Penjualan bioetanol sebesar 135 ribu liter ini setelah ditandatanganinya kontrak kerja sama PTPN X dengan sejumlah pihak yang telah membeli bioetanol, seperti PT Pertamina (Persero) serta perusahaan asal Filipina dan Singapura.
Baca Juga:
“Penjualan ini membuktikan produk bioetanol kami secara bertahap terus mendapat kepercayaan pasar untuk memenuhi kebutuhan energi dalam negeri,” ujar Direktur Utama Enero Misbahul Huda melalui siaran persnya, Senin petang, 31 Agustus 2015.
Enero mengolah limbah cair tebu (tetes/molasses) dari pabrik gula PTPN X menjadi bioetanol. Pabrik bioetanol Enero didirikan terintegrasi dengan Pabrik Gula Gempolkrep di Mojokerto, Jawa Timur. Bioetanol fuel grade kualitas tinggi dengan tingkat kemurnian minimal 99,5 persen dihasilkan dari sana dan lebih ramah lingkungan.
Kerja sama dengan Total, menurut Misbahul, diharapkan saling menguntungkan. Enero bisa menjual bioetanolnya, sementara Total dapat memenuhi instruksi pemerintah untuk blending bioetanol ke bahan bakar minyak yang diproduksi. “Ke depan, kerja sama bisa diperluas, termasuk untuk peningkatan volume penjualannya,” ucapnya.
Menurut Misbahul, pasar bioetanol dalam negeri masih sangat besar seiring dengan adanya kewajiban bagi penyedia bahan bakar minyak melakukan pencampuran (blending) dengan bahan bakar nabati, seperti bioetanol. Berdasarkan Peraturan Menteri Energi dan Sumber Daya Mineral Nomor 25 Tahun 2013 tentang Penyediaan, Pemanfaatan, dan Tata Niaga Bahan Bakar Nabati sebagai Bahan Bakar Lain, telah diatur kewajiban untuk blending bahan bakar minyak dengan biofuel, yaitu biodiesel dan bioetanol.

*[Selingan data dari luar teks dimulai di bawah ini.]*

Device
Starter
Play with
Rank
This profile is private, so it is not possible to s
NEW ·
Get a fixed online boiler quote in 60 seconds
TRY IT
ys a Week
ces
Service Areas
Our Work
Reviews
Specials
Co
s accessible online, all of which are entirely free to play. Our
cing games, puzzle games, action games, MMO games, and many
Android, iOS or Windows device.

Pemerintah menetapkan pemanfaatan bahan bakar nabati untuk tiga sektor, yaitu transportasi public service obligation (PSO) atau bahan bakar bersubsidi, transportasi non-PSO (bahan bakar nonsubsidi), serta industri dan komersial. Pada 2015, target pemanfaatan bioetanol bahan bakar nabati untuk bahan bakar minyak bersubsidi sebesar 1 persen, nonsubsidi 2 persen, serta industri dan komersial 2 persen.

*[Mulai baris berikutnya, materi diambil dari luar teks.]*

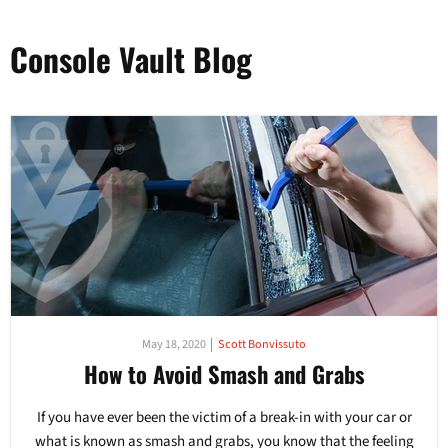
Console Vault Blog
May 18, 2020
Scott Bonvissuto
How to Avoid Smash and Grabs
If you have ever been the victim of a break-in with your car or
what is known as smash and grabs, you know that the feeling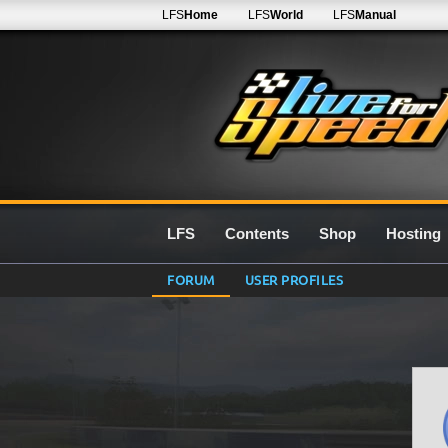
LFS
Home
LFS
World
LFS
Manual
LFS
Contents
Shop
Hosting
FORUM
USER PROFILES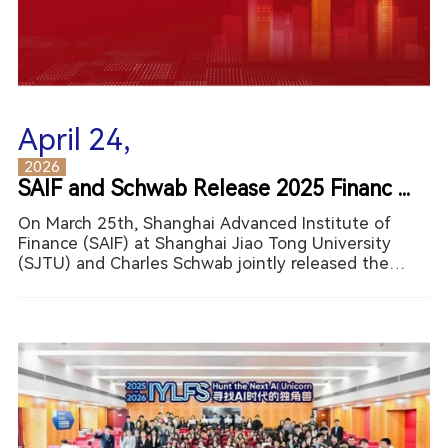
April 24,
2026
SAIF and Schwab Release 2025 Financ ...
On March 25th, Shanghai Advanced Institute of
Finance (SAIF) at Shanghai Jiao Tong University
(SJTU) and Charles Schwab jointly released the
2025 China Residents Financial Literacy Report.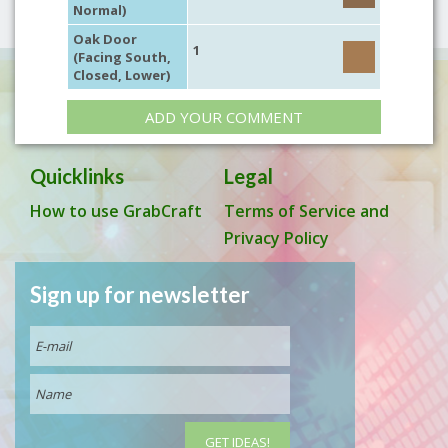
Normal)
Oak Door
1
(Facing South,
Closed, Lower)
ADD YOUR COMMENT
Quicklinks
Legal
How to use GrabCraft
Terms of Service and
Privacy Policy
Sign up for newsletter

Produksi bioetanol merupakan upaya meningkatkan nilai tambah pabrik gula. Bioetanol ke depan bisa menjadi salah satu penopang pendapatan industri gula di tengah pergerakan harga gula yang sering fluktuatif. “Hampir semua industri gula di luar negeri, seperti Thailand, India, dan Brasil, sudah menggarap bioetanol. Ke depan, kami akan terus memperluas pemasaran produk bioetanol kami,” tutur Misbahul.